◆ THE INPUT

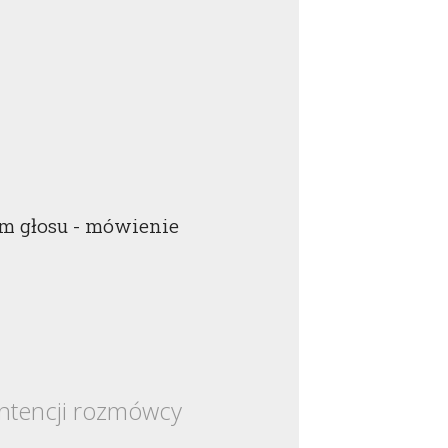
m głosu - mówienie
intencji rozmówcy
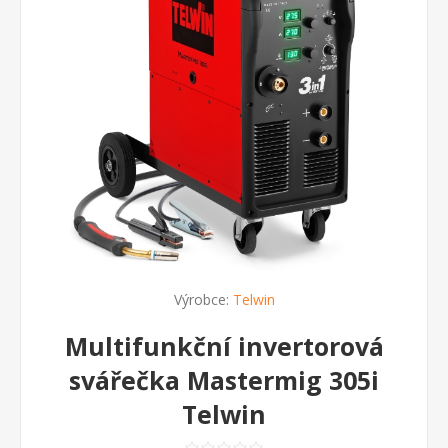
Výrobce:
Telwin
Multifunkční invertorová
svářečka Mastermig 305i
Telwin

◆ TASK TO CARRY OUT
Each record should be printed exactly as it appears, leaving the pictures out.

◆ SOLUTION TO THIS PROBLEM
m głosu - mówienie
intencji rozmówcy
Výrobce:
Telwin
Multifunkční invertorová
svářečka Mastermig 305i
Telwin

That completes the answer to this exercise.